------ Source excerpt ------

Metz also argues that the ALJ and the Commission failed to follow Texas Department of Community Affairs v. Burdine, 450 U.S. 248, 101 S.Ct. 1089, 67 L.Ed.2d 207 (1981), by not adequately examining the evidence to determine whether Carmeuse’s reasons for terminating Metz were pretextual. Metz argues that, under Burdine, he is entitled to a “full and fair opportunity to demonstrate pretext.” Id. at 1095.
We conclude that both the ALJ and the Commission considered and rejected Metz’s arguments that his termination was pretextual, and the ALJ en[313]*313gaged in a lengthy discussion about whether Carmeuse’s proffered business justifications for terminating Metz were pretextual. (See App. 465-468.) Metz argues that the ALJ failed to consider certain evidence present in the record such as evidence of animus about Metz’s safety complaints. But, the ALJ considered whether Metz was a victim of disparate treatment and concluded that Carmeuse did not have a general intolerance of safety related complaints. Notably, the ALJ found that other Carmeuse employees made similar complaints about the safety of the kiln contractor, and there is no evidence that any of them were terminated. Metz also argues that his termination was pretextual because the record reveals that other Carmeuse employees have used vulgar language and were not terminated. The ALJ addressed and rejected this argument, and there is substantial evidence in the record to support that conclusion. Finally, Metz argues that Carmeuse’s denial of peer review for Metz’s termination is evidence that his termination was pretextual because Carmeuse generally permits peer review of termination decisions. The ALJ accepted Carmeuse’s argument that peer review was not offered in this case due to the sensitive nature of some of the allegations in the case. Again, the record contains substantial evidence to support this conclusion.

------

Given instruction 1 =
According to the court opinion excerpt, why did the ALJ accept that Carmeuse did not offer peer review for Metz's termination?

------ Supplied information ------

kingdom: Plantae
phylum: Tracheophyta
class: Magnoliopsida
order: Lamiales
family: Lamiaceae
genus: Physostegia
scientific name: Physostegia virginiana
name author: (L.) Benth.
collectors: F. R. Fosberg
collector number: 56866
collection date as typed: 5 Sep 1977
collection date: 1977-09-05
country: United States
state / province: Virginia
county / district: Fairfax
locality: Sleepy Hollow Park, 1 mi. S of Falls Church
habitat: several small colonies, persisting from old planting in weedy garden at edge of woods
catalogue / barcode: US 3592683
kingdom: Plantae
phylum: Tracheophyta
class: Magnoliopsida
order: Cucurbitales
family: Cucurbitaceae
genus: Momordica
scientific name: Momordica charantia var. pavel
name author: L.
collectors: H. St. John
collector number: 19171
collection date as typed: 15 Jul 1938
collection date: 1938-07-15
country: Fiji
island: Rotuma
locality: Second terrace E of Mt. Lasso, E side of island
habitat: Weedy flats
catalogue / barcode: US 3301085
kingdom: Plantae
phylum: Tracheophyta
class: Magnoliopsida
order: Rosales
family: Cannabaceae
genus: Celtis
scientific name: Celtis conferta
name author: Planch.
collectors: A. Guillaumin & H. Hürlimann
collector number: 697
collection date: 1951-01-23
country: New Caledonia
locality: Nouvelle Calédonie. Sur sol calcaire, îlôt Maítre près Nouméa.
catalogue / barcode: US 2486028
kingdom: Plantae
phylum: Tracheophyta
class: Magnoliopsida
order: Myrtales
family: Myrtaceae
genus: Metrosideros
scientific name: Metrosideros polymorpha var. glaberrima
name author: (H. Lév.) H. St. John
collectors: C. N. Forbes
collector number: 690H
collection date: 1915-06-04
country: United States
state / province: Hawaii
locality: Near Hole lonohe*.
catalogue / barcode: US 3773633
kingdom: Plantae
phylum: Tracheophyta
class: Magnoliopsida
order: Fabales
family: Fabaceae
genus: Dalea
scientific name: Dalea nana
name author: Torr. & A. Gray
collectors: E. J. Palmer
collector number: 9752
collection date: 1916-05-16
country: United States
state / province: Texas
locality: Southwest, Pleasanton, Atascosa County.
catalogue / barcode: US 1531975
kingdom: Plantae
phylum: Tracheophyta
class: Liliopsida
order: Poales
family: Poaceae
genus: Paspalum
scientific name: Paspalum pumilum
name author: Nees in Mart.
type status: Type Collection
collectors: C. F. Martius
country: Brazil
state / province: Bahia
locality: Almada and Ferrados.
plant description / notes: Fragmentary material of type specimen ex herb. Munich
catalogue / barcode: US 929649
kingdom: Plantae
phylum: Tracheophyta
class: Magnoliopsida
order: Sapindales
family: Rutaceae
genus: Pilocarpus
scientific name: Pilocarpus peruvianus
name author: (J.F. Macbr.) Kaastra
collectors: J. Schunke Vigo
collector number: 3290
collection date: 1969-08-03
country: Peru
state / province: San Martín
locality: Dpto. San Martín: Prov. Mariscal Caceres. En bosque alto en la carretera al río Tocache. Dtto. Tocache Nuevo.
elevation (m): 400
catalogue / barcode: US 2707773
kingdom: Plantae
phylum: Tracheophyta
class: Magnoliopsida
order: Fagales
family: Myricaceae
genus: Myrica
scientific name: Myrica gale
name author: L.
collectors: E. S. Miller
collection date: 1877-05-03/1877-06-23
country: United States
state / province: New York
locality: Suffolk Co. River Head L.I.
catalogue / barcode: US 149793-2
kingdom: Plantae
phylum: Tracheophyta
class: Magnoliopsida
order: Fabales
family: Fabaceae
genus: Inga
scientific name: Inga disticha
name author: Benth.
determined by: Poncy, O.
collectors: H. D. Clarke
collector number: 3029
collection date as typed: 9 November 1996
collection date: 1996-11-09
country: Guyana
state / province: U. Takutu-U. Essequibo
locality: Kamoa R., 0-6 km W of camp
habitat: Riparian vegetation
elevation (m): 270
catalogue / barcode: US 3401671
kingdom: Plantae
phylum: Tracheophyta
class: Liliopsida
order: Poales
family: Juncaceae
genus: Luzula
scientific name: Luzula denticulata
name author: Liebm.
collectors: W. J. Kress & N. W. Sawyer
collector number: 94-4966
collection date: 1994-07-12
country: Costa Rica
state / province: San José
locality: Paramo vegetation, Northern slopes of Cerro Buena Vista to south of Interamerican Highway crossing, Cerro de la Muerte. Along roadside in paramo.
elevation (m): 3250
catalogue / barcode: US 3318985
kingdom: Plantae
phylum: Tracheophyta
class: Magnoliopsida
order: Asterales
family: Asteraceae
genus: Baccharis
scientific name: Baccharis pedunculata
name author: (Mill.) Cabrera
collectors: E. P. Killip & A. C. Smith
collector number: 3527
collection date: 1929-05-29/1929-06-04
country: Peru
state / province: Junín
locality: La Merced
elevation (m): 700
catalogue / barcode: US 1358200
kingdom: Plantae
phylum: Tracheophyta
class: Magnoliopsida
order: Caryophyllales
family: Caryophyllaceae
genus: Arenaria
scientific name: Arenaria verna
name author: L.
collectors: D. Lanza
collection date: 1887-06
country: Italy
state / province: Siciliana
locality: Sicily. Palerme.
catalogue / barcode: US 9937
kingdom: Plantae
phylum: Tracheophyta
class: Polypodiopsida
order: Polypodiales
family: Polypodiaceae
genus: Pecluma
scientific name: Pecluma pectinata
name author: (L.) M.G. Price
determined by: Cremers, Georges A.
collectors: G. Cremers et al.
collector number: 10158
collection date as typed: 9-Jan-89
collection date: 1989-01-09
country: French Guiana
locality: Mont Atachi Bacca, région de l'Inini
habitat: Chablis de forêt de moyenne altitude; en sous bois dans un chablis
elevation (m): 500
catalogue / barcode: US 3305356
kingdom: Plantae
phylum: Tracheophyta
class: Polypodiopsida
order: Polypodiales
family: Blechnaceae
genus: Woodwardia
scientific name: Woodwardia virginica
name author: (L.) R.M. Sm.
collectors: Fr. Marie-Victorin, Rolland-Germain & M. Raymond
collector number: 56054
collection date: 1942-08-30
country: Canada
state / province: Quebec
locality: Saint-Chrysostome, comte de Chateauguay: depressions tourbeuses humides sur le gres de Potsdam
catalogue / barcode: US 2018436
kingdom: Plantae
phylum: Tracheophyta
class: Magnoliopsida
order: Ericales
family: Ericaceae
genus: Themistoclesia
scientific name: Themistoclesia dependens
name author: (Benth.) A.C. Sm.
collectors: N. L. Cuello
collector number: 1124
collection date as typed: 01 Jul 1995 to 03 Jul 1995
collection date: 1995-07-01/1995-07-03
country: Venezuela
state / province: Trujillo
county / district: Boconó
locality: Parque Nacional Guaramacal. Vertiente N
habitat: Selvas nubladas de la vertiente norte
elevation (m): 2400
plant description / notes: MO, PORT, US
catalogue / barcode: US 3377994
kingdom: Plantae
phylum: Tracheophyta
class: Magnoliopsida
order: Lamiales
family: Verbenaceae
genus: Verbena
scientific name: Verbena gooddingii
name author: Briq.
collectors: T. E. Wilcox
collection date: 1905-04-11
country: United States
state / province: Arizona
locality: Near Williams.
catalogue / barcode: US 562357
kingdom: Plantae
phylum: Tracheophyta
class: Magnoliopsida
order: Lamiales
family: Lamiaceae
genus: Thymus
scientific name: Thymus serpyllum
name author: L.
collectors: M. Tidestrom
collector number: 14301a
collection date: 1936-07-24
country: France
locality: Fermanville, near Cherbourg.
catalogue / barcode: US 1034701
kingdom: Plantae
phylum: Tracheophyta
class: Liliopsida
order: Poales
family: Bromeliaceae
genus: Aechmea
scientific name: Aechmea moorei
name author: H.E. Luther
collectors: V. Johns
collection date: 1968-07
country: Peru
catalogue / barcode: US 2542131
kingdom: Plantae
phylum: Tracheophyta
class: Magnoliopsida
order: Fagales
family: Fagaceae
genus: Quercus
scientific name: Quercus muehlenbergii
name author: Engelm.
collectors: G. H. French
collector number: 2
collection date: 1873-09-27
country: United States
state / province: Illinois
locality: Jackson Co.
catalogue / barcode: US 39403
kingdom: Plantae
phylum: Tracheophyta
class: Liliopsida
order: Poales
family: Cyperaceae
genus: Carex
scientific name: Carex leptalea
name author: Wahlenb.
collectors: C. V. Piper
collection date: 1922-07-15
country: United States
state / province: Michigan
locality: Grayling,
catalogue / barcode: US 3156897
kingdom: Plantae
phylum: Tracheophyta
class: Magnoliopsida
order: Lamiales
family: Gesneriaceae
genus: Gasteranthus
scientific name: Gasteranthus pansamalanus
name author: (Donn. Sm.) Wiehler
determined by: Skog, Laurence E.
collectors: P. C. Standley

------

Given instruction 2 =
Reproduce verbatim the lines of the entries from the line containing "name author: Wahlenb." up to and including the line containing "family: Gesneriaceae".

Full output 1 =
Because of the sensitive nature of some of the allegations in the case.

Full output 2 =
name author: Wahlenb.
collectors: C. V. Piper
collection date: 1922-07-15
country: United States
state / province: Michigan
locality: Grayling,
catalogue / barcode: US 3156897
kingdom: Plantae
phylum: Tracheophyta
class: Magnoliopsida
order: Lamiales
family: Gesneriaceae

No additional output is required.